Texto de partida:

A água era tanta, que os nossos pés estavam com rugas causadas pela humidade. Imaginem meter os vossos sapatos dentro de um tanque, tirem-nos de lá e depois calcem-nos. Pronto! Agora já sabem o que estávamos a sentir. Foi assim que fizemos mais de 20 kms. Sim, porque nos primeiros, o calçado impermeável ainda se aguentou, mas depois disso, foi um chlop chlop constante. Houve um sítio em que havia uma poça tão grande que ocupava todo o caminho. O  Paulo começou a rir-se e disse "agora é que vamos testar o calçado". Testar o quê se temos os pés todos molhados? - perguntei-lhe eu. E ele responde "testar se eles flutuam!!"

 

Felizmente, o sítio onde vamos pernoitar tem secadora. Foi tudo lá para dentro. A roupa de ontem, de hoje, e até os sapatos!!! Neste momento ainda não sei qual vai ser o resultado, mas depois partilho ;)

 

Eles servem refeições, por isso nem arriscamos a meter o nariz fora da porta. De primeiro prato pedimos massa, e de segundo pedimos massa :D

Amanhã há mais. E espero que haja mais variedade...

 

 

TERÇA-FEIRA, 26 DE MARÇO DE 2013 - LUGO A MELIDE - 52 kms

 

Nem só caminhando é que se faz caminho! E isto é tão verdade literalmente, como também simbolicamente.

Entradas do conjunto:
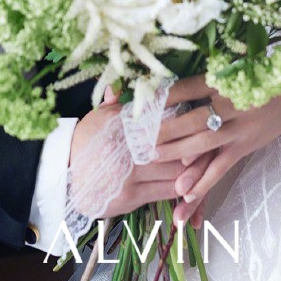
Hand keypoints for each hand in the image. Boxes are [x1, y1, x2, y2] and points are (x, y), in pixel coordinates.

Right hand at [70, 99, 212, 218]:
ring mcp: (132, 172)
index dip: (188, 122)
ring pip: (176, 170)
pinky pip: (166, 191)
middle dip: (199, 146)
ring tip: (211, 164)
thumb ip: (116, 101)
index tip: (204, 118)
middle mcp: (131, 146)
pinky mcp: (131, 195)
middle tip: (217, 142)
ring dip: (195, 170)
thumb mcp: (99, 117)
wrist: (63, 175)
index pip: (166, 121)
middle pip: (177, 146)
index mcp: (126, 123)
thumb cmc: (84, 143)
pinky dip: (182, 189)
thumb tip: (120, 85)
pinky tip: (193, 185)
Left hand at [151, 75, 280, 224]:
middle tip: (140, 136)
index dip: (165, 95)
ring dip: (177, 152)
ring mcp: (240, 129)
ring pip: (204, 144)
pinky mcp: (245, 147)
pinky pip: (221, 167)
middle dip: (166, 128)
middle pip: (194, 119)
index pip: (189, 88)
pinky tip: (185, 194)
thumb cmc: (258, 75)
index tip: (141, 101)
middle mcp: (232, 105)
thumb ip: (203, 78)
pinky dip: (204, 181)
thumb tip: (166, 88)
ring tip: (153, 157)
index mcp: (225, 81)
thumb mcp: (231, 67)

O que fazer: Prossiga o relato da caminhada de Lugo a Melide a partir da última frase apresentada. As entradas constituem material independente do texto.

Resultado obtido:
 

Como era nosso desejo, não faltou variedade no dia de hoje :P

 

Curiosamente, tudo começou ontem à noite!?! com o hospitaleiro a bater-nos à porta. Na sua boa fé, estando os sapatos ainda húmidos ao final do primeiro ciclo de secagem, o que não admira nada, ele meteu num segundo. E mesmo assim não ficaram bem secos, mas antes que eles

pegassem fogo, ele achou melhor não os deixar lá ficar mais tempo.

 

Foi o Paulo que foi à porta receber o homem. Com toda a sua boa vontade, explicou orgulhosamente o que tinha feito. O Paulo quando viu os sapatos com as biqueiras viradas para cima, teve vontade de chorar, mas como fazê-lo perante tamanha simpatia do hospitaleiro? Mandaram as regras da boa educação e do bom senso agradecer primeiro, esperar que ele virasse as costas em segundo, e só depois de fechar a porta, pensar se havia de rir ou chorar!! Imaginem os vossos sapatos com o calcanhar pousado no chão e a biqueira a apontar para o céu!!! Quando ele tentou meter os pés lá dentro, descobriu que nas ultimas horas os pés lhe tinham crescido uns 2 números!! Ou teriam sido os sapatos a encolher?!?

 

 

Desiludido, ele tentou partilhar o sucedido comigo, mas a única resposta que obteve foi um ronco :)

 

Da necessidade surge o engenho. Qual Gepeto dos sapatos, sentou-se a trabalhar. Começou por cortar o forro de impermeabilização. Depois de lá meter os pés dentro, constatou que a situação estava melhor. Decidiu ir até ao corredor verificar o resultado. Concluído ficou que não seria capaz de ir longe a caminhar, foi mais longe no arrojo e engendrou um protótipo capaz de arrasar nos grandes desfiles de Milão e Paris.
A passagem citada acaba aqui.